20.10.2025 – Mit dem Hochlauf der Elektromobilität wird die Verfügbarkeit der Ladeinfrastruktur zum kritischen Faktor. Neue Konzepte für den technischen Service sind damit zwingend erforderlich, meint Alexander Siegl, stellvertretender Business Unit Leiter TI Service Factory bei Axians Deutschland. Wir sprachen mit ihm über Herausforderungen und Lösungsansätze.
Herr Siegl, Sie haben die Entwicklung der Serviceangebote von Axians für Ladeinfrastruktur beinah von Beginn an begleitet.

Alexander Siegl, stellv.

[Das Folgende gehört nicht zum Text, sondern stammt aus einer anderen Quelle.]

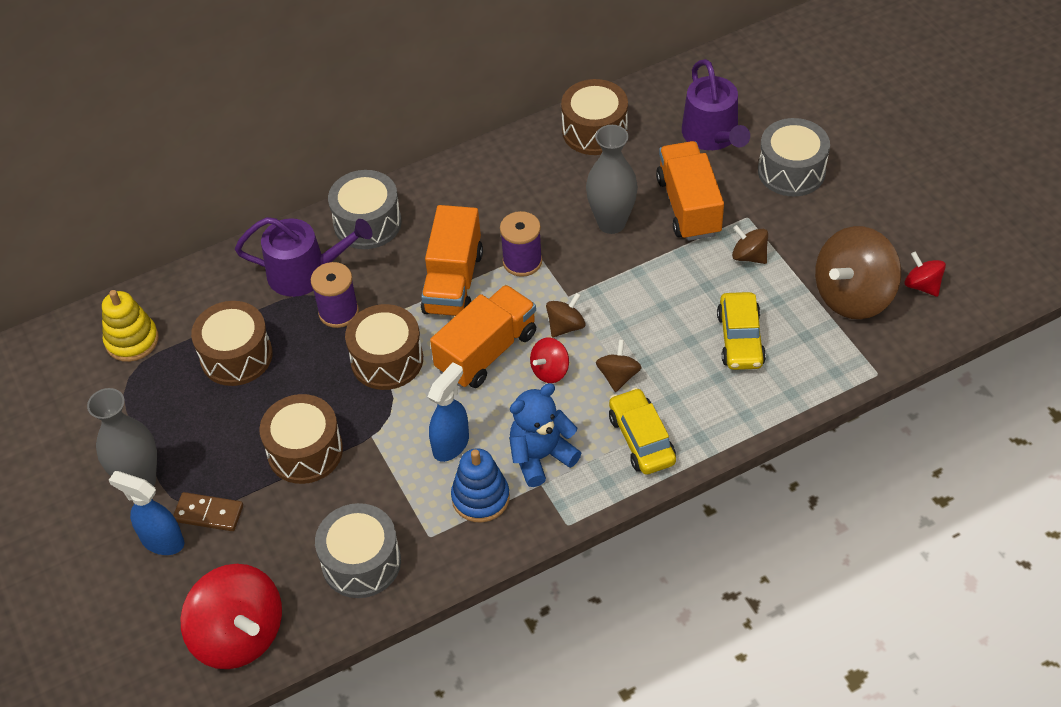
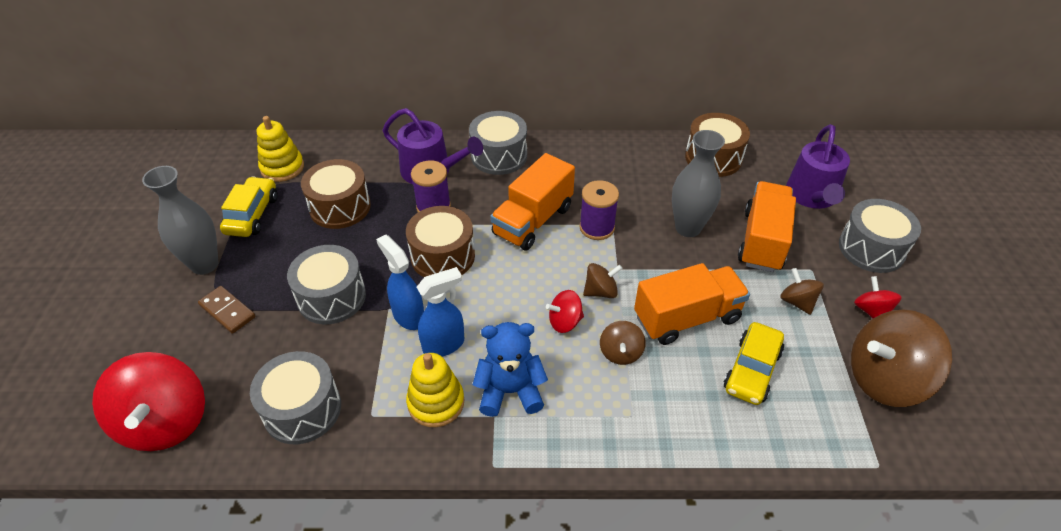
camera: 25 degrees right, 5 degrees down
(162, 541) = (179, 316): blue spray bottle -> blue spray bottle (408, 316)
(305, 451) = (331, 297): brown drum -> grey drum
(480, 498) = (436, 402): blue stacking toy -> yellow stacking toy
(486, 351) = (523, 283): orange truck -> orange truck (687, 318)
(618, 376) = (620, 353): brown spinning top -> brown spinning top turned 150 degrees clockwise
(641, 439) = (608, 419): yellow car -> yellow car (252, 214)
(922, 285) = (964, 400): red spinning top -> red spinning top (871, 311)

Business Unit Leiter TI Service Factory, Axians Deutschland. (Foto: Axians)
Ja, tatsächlich war ich ursprünglich als Servicetechniker für Telekommunikation für Axians draußen an den Anlagen unterwegs. Später konnte ich den Geschäftsbereich E-Mobility mitgestalten – bis hin zu unseren heutigen Dienstleistungen und der dahinterliegenden Serviceplattform.
Was hat sich in den letzten Jahren geändert?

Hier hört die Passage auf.